*** Block opens ***

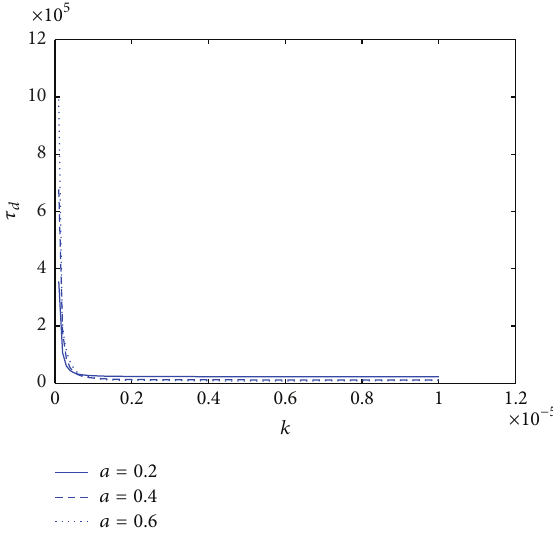
Figure 2: Damping time 𝜏 𝑑 of slow waves versus wavenumber k .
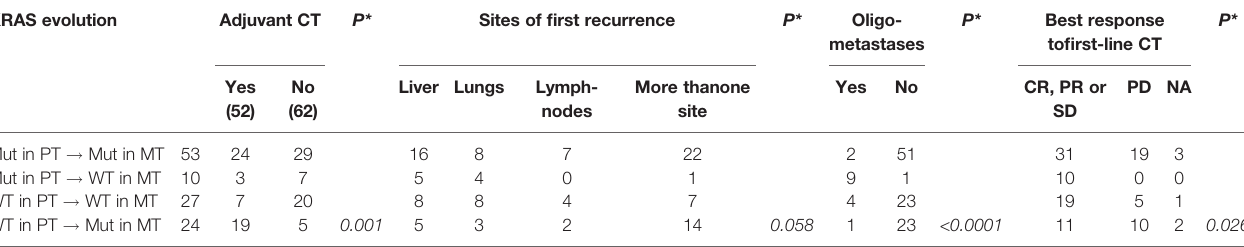
TABLE 3 | Tumor burden, adjuvant chemotherapy and response to fi rst-line CT according to KRAS evolution. KRAS evolution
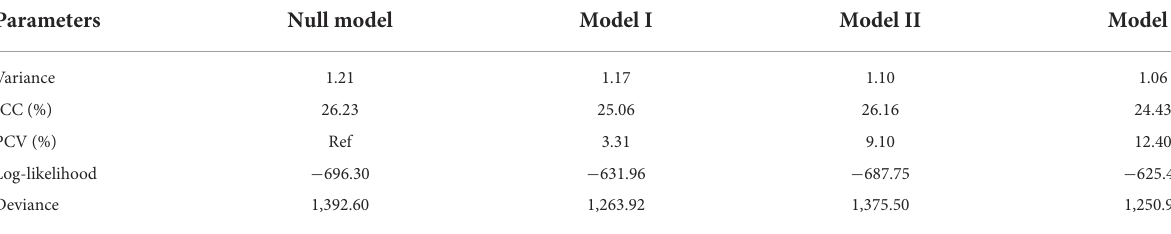
TABLE 2 Model comparison and random effect analysis result in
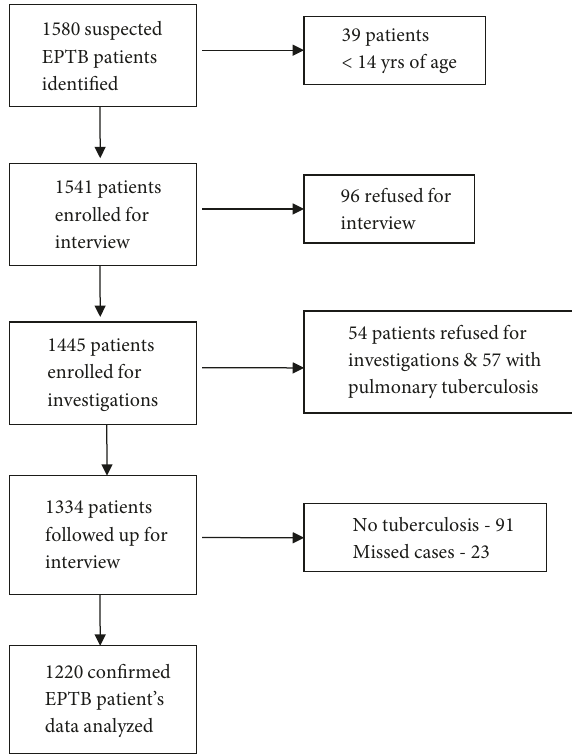
Figure 1: An overview of the patients enrolled in the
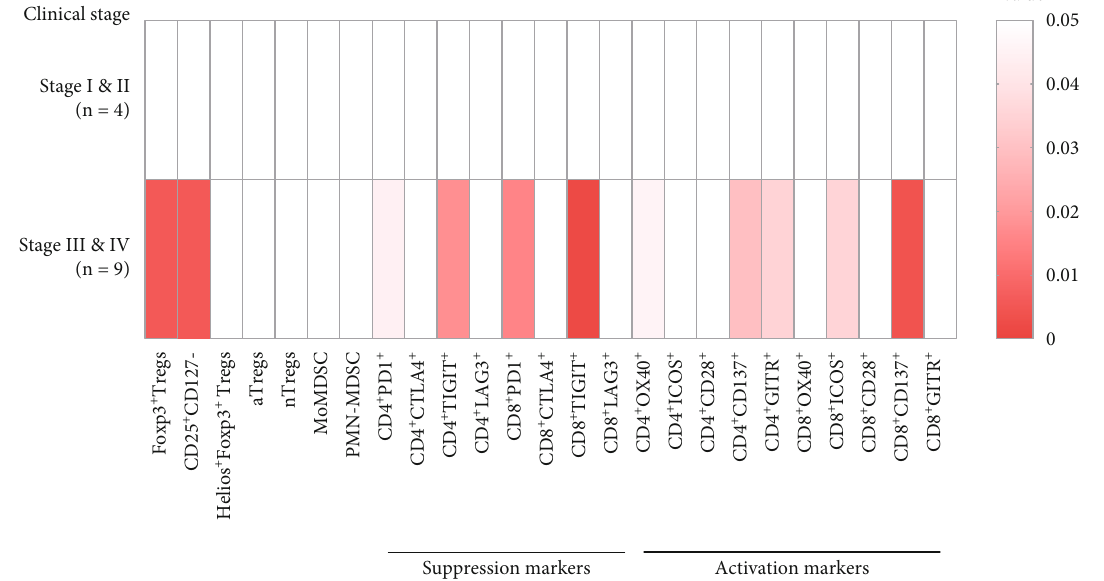
Figure 2: Immunological features of SN and NSN in patients at di ff erent clinical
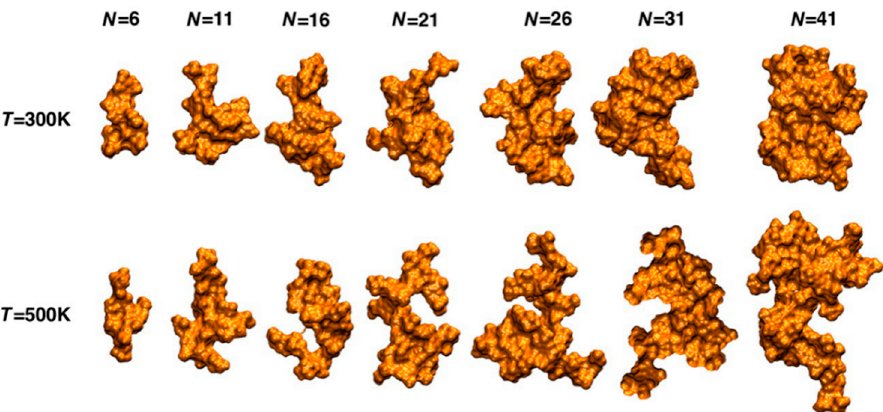
Figure 4. Representative structures of the atomistic molecular dynamics simulations of lignin in aqueous solution at degrees of polymerization between 6 and 41 at two temperatures. Reproduced with permission [13].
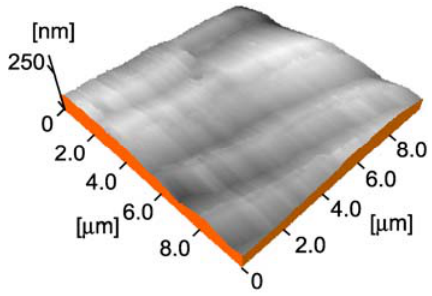
Figure 2. Typical AFM image of the (001) surface of AAB single crystal before photoirradiation.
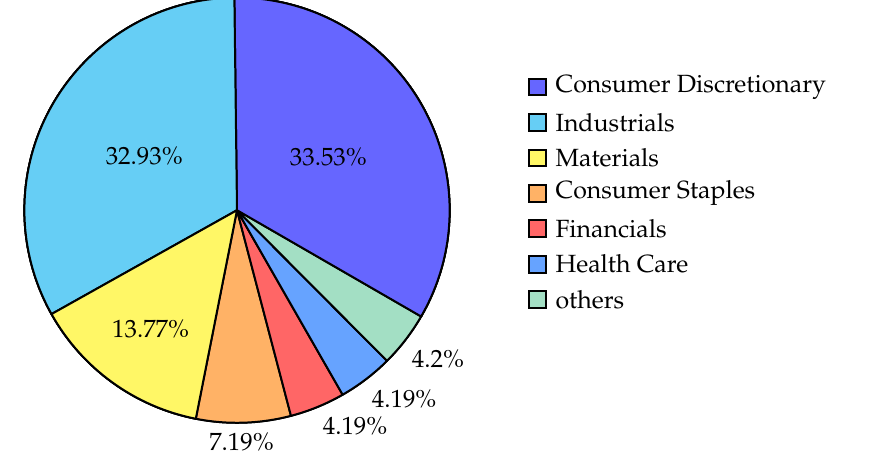
Figure 9. Distribution of papers by sector.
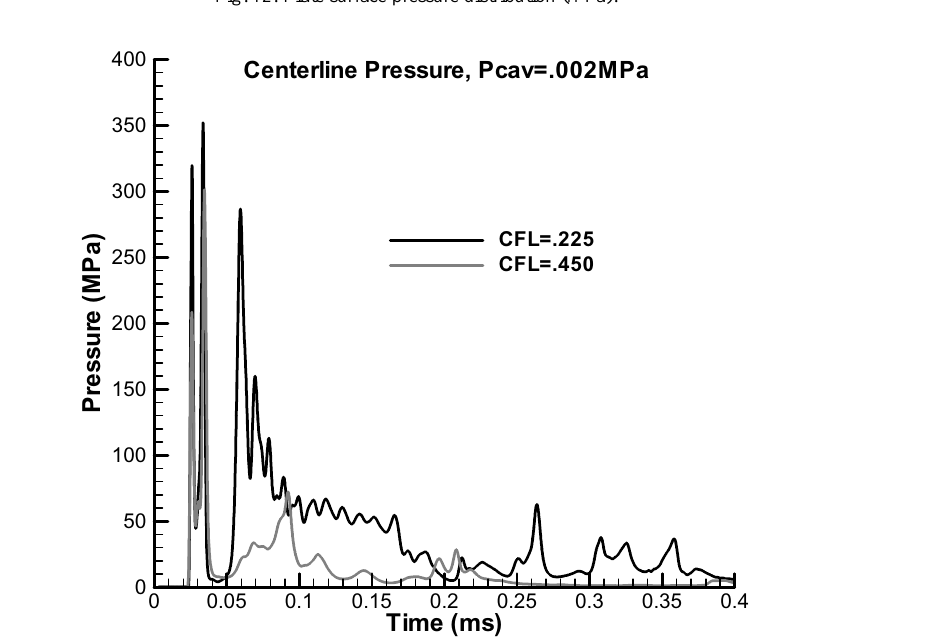
Fig. 13. Influence of step size on centerline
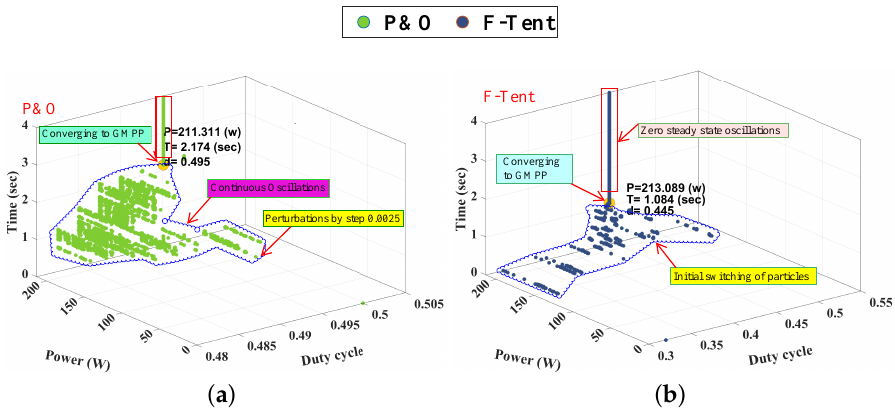
Figure 9. The obtained power and duty cycle by the P&O and the fractional tent map for pattern 5 in the case of 4S2P of SM55 PV array reconfiguration: ( a ) P&O, and ( b ) F-tent map with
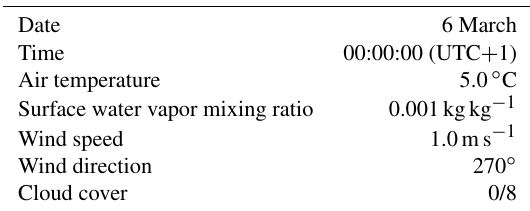
Figure 3. The site “test_urban” with shading as shown by the Sky- Helios model seen from south–southwest at 07:00UTC (shortly af- ter sunrise) on 6 March. Table 4. Overview over the meteorological initial conditions to run the test cases in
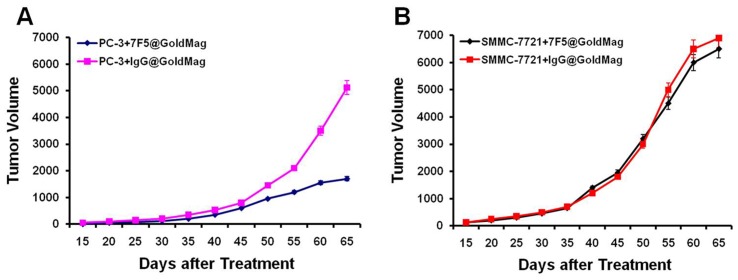
Evaluation of immunotherapeutic efficacy.For PC-3 mice, tumor volumes were significantly smaller for 7F5@Au/Fe3O4 treated animals (p<0.05) compared to those mice with IgG@Au/Fe3O4 control probe (A). No significant difference in tumor volume progression was observed for SMMC-7721 mice following injection of either 7F5@Au/Fe3O4 or IgG@Au/Fe3O4 probes (B).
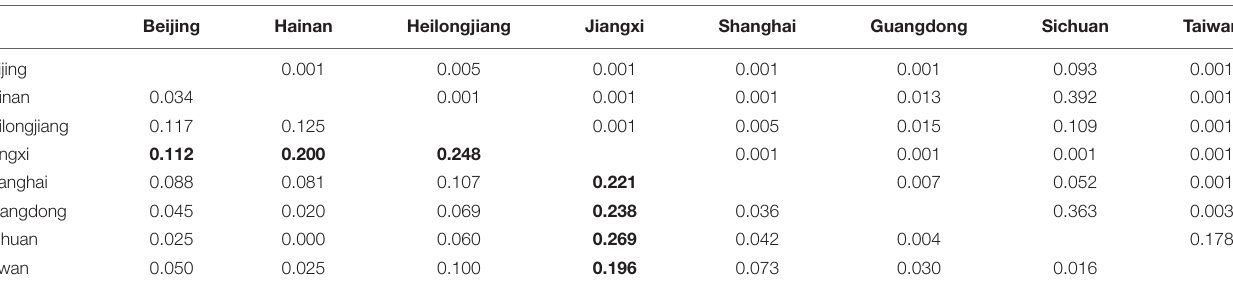
TABLE 6 | Genetic differentiation between pairs of geographic samples of C. tropicalis from different regions in China.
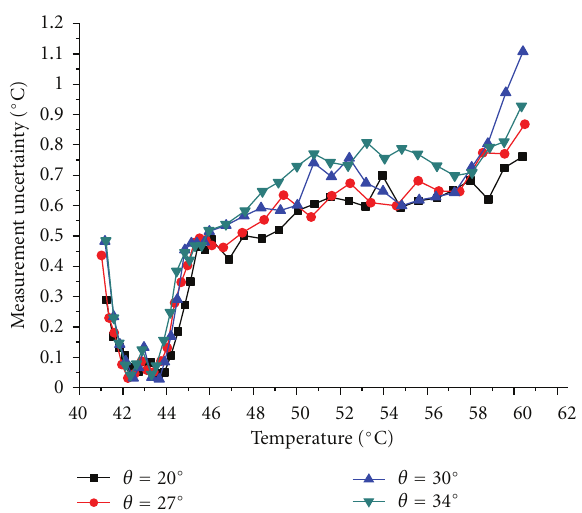
Figure 7: E ff ect of the TLC coating thickness on the measurement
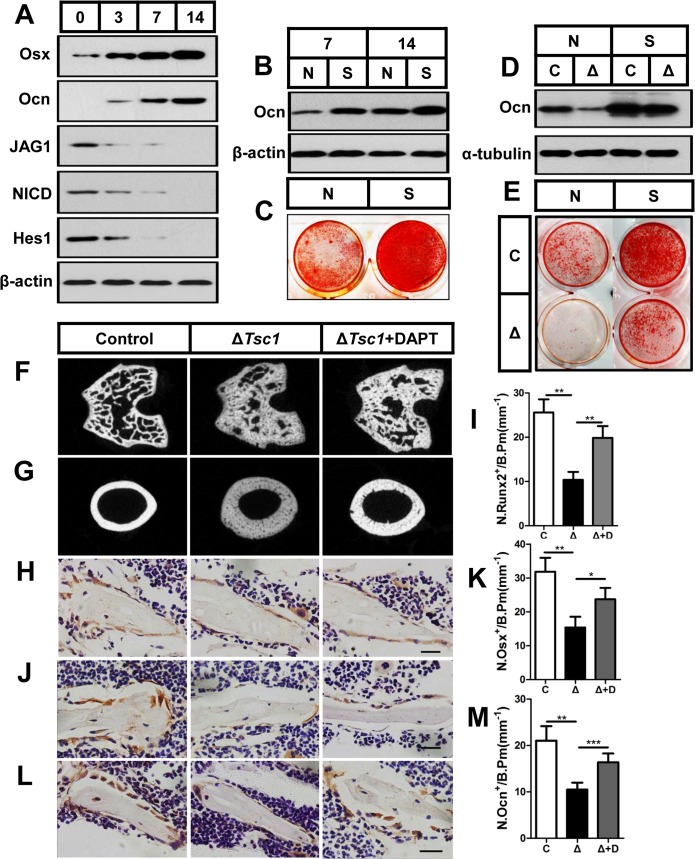
mTORC1 impairs osteoblast differentiation through the Notch pathway upstream of Runx2.(A) Western blot analysis of the expression of Jagged1, NICD and Hes1 during differentiation of MC3T3-E1 cells. Differentiating MC3T3-E1 cells were treated with Notch1 siRNA (S) and then underwent immunoblotting to detect osteocalcin (B) on the 7th and 14th day and alizarin red staining (C) on the 14th day. Differentiating control (C) and ΔTsc1 (Δ) primary calvarial cells were treated with negative control (N) or si-Notch1 (S) and then underwent immunoblotting to detect osteocalcin (D) and alizarin red staining (E) on the 14th day. 6-week old ΔTsc1 mice were administered with DAPT (10mg/kg per day) or equivalent volume of DMSO for 4 weeks, micro-CT images of trabecular bone in secondary ossification center (F) and cortical bone of midshaft (G) of femur were shown. Immunohistochemistry staining for Runx2 (H), osterix (Osx) (J), and osteocalcin (Ocn) (L) in distal femur. Numbers of Runx2 (N.Runx2+) (I), osterix (N.Osx+) (K) and osteocalcin (N.Ocn+) (M) positive cells on the bone surface were measured as cells per millimeter of perimeter in sections (/B.Pm). All data are mean ± SD (n = 5 mice), all scale bars represent 50 μm. *P < 0.05, ** P < 0.01, *** P < 0.001 by t test.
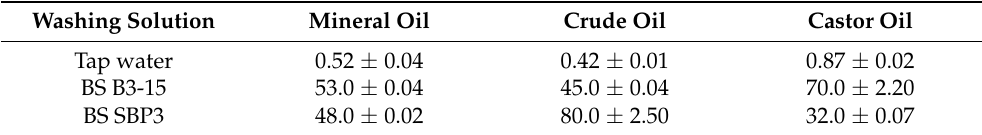
Table 6. The removal rate (%) of mineral, crude, and castor oil from cotton sections by BS solution (1 g L − 1 ) obtained from B3-15 and SBP3 strains. Data are expressed as averages and standard deviations (n =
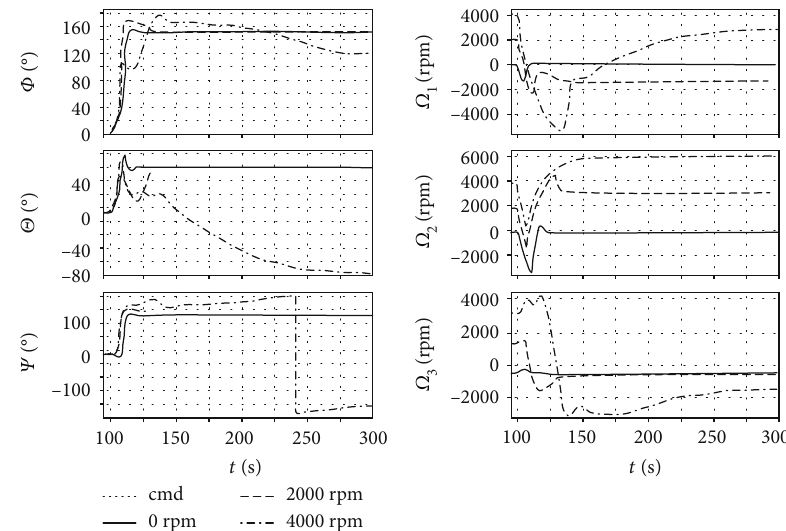
Figure 8: Nominal mode, case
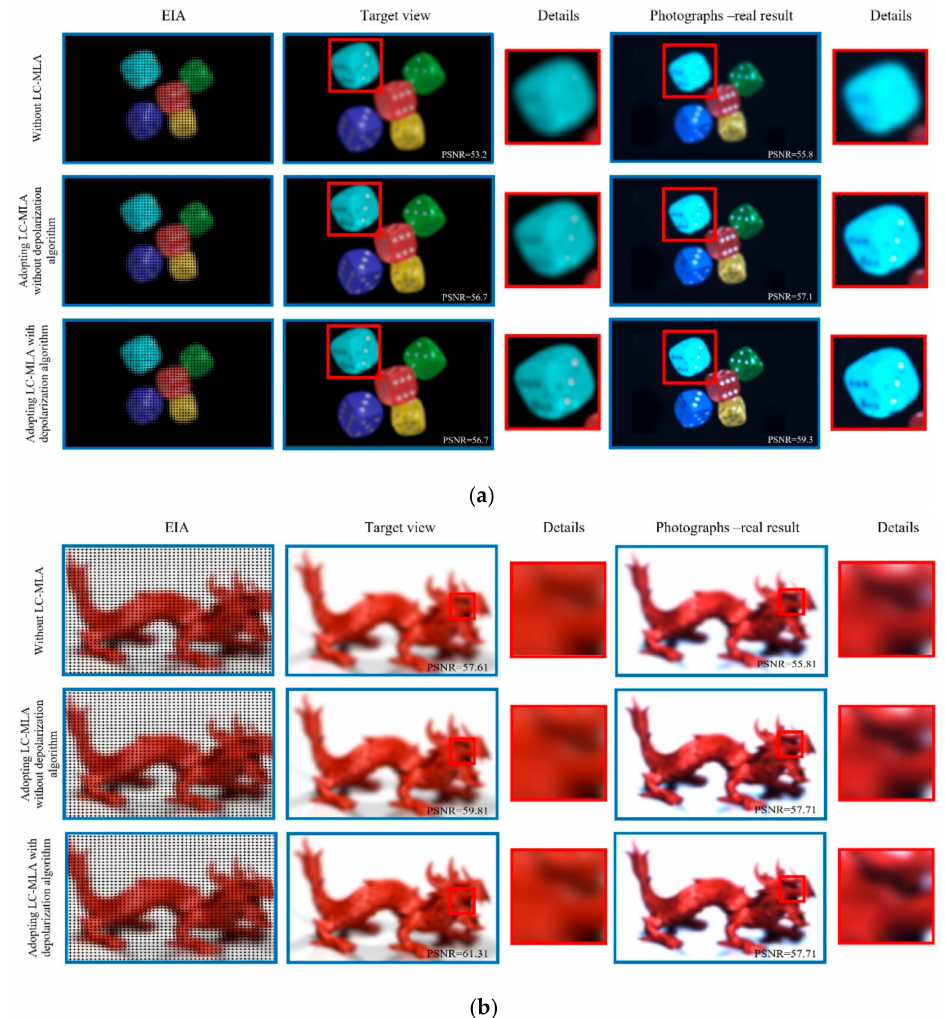
Figure 5. Comparative experiment intermediate results of light field display on the smartphone. ( a ) The “Dices”; ( b ) The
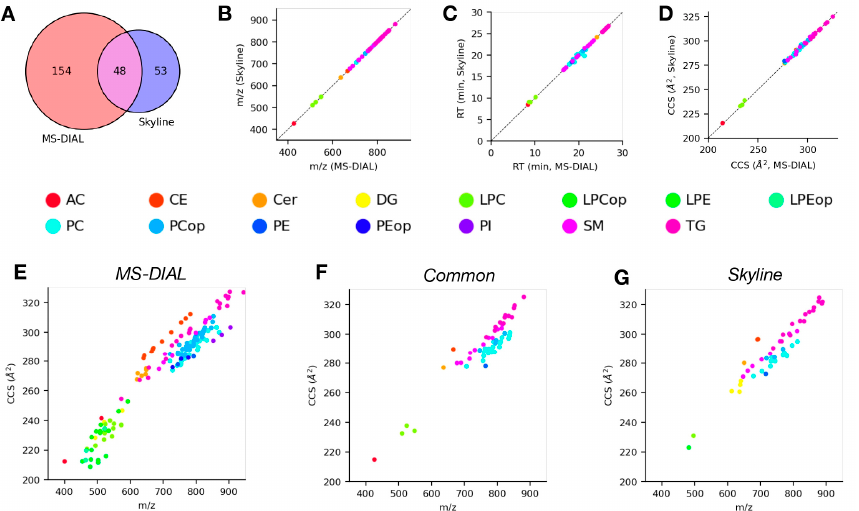
Figure 4. Comparison of lipid identifications from analysis of positive mode LC-TIMS-MS/MS lipidomics data using Skyline and MS-DIAL. ( A ) Venn diagram of lipids identified using either software. ( B – D ) Comparisons of m / z ( B ), retention time ( C ), and CCS ( D ) values from MS-DIAL vs. Skyline for common lipid identifications from both tools, points colored according to lipid class. ( E , F ) CCS trend lines or IMS-MS conformational space of lipids identified by MS-DIAL ( E ), Skyline ( G ), or both tools ( F ), points colored according to lipid class.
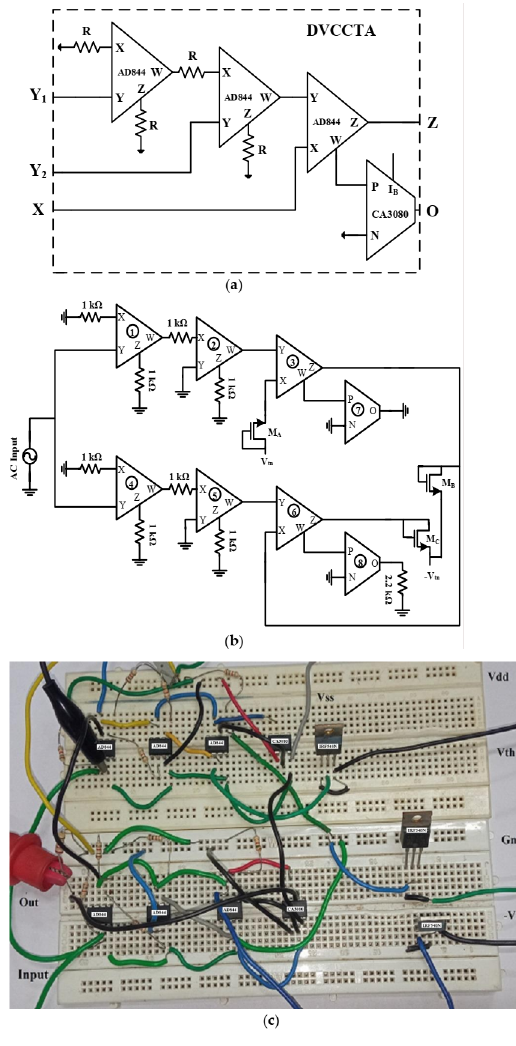
Figure 16. Macro model circuit ( a ) DVCCTA ( b ) Rectifier circuit ( c ) Breadboard implementation using commercial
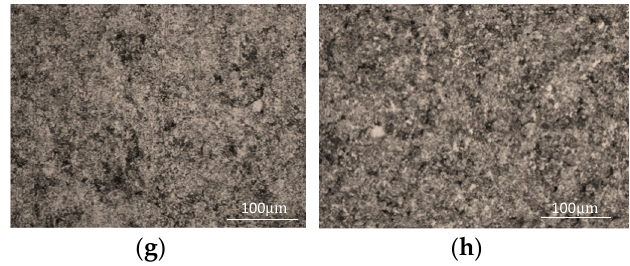
Figure 2. Microstructure of AISI 410 steel treated at different temperatures for 1 h and then oil quenched at ( a ) 800 °C, ( b ) 820 °C, ( c ) 840 °C, ( d ) 860 °C, ( e ) 880 °C, ( f ) 900 °C, ( g ) 930 °C, and ( h ) 970 °C, respectively.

*** Block closes ***

**WHAT THIS TASK INVOLVES:** In the records above, find each line holding "patients" and copy it.

**OUTPUT BELOW:**
Figure 1: An overview of the patients enrolled in the
Figure 2: Immunological features of SN and NSN in patients at di ff erent clinical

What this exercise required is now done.